Along with the success of the military business, Eddy said the backbone of Pratt & Whitney’s commercial growth will be the growing commercial aviation industry.
The company started delivering the geared turbofan engine in 2016.
“I think it’s safe to say they’re the next generation of single aisle,” said Eddy.
The GTF engines run more efficiently and burn less fuel with lower CO2 emissions, and noise footprint than previous engines.
“When you talk about sustainability, this is our first major step in a number of years,” Eddy said.
“It’s also the engine that brought Pratt & Whitney really strongly back into commercial aviation.”
Eddy said sustainability is a focus for the company moving forward.
Pratt & Whitney joined an industry-wide commitment to achieve net zero carbon emissions by 2050.
While they are developing electric and hybrid engines, Eddy said it’s going to be a while before that is produced at scale.
He said the key to sustainability will be sustainable aviation fuels.
“The total available infrastructure to produce sustainable aviation fuel today is less than one percent of the needs of the industry,” he said.
“So this is really about scaling the production of sustainable aviation fuel.”
As Pratt & Whitney grows its business in Connecticut, Eddy said the company is investing in its next generation workforce.
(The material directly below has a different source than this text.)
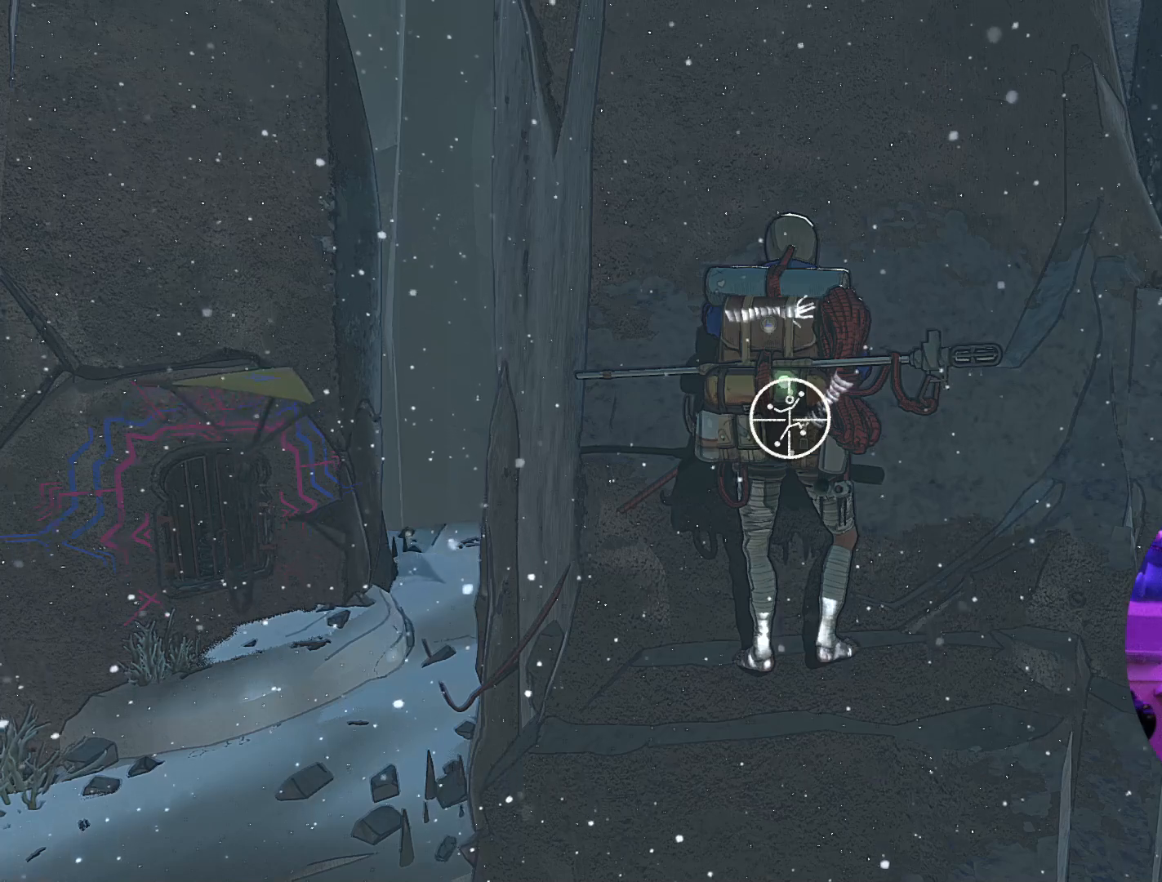
{"buttons": [], "left_stick": "right", "right_stick": "center", "events": [[83, "left_stick", "down-right"], [483, "left_stick", "right"], [500, "R1", "up"]]}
“Ensuring that we’ve got the right skills, the knowledge and ability coming into the workforce, I think is incredibly important,” he said.
Eddy said that Pratt & Whitney has developed long-term relationships with organizations like the Connecticut Center for Advanced Technology and schools like Goodwin University and UConn to develop that workforce.
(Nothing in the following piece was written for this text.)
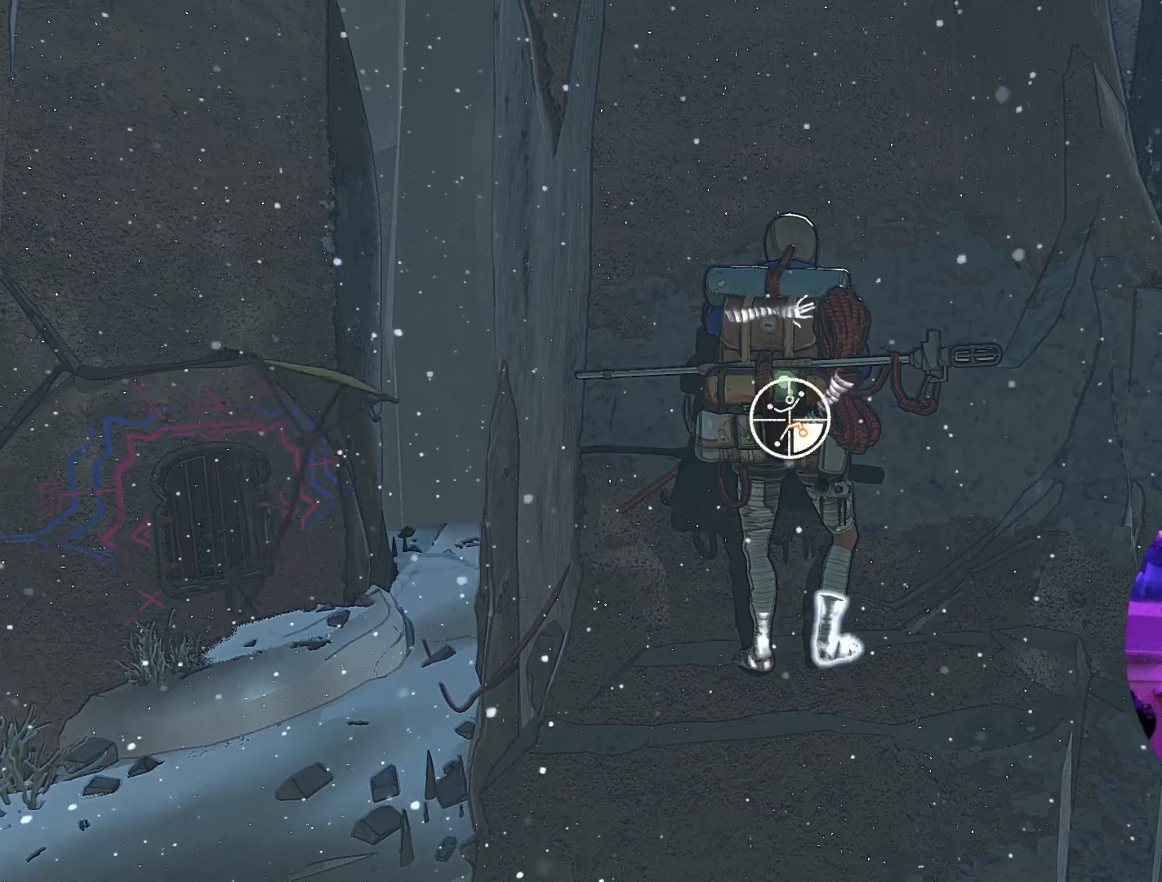
{"buttons": [], "left_stick": "right", "right_stick": "center", "events": []}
He said they’re also having conversations about starting that development for younger students in grade school and high school.
Eddy said that it’s a little easier for a company like Pratt & Whitney to fill roles.
But he said their goal is to create an ecosystem that benefits everyone in the Connecticut supply chain.
“There are a lot of medium, and in particular small businesses that are part of this ecosystem,” he said.
“And we’ve got to make sure that that pipeline is full for everybody involved.”
Productivity & Growth
Eddy said that as Pratt & Whitney grows, they are also putting an emphasis on productivity, in part due to inflation.
“How we’re dealing with inflation, both in terms of our people and wage and then in terms of our productivity, I think is incredibly important as we’re addressing this growth.”
Eddy said that to improve productivity, they work with employees to help eliminate waste from their jobs.
“Our job as managers and leaders is to understand from them where there’s waste in their job,” he said.
“The people doing the work know it better than anyone else.”
Eddy said about half the work done in their factories has a level of automation to it.
They are also using things like analytics to help them reduce costs.
“We’re dipping our toe, I would say, in the water of machine learning and artificial intelligence,” he said.
“And using that to drive forecasting models, help us make sure we’re getting the right signals out to the supply base.”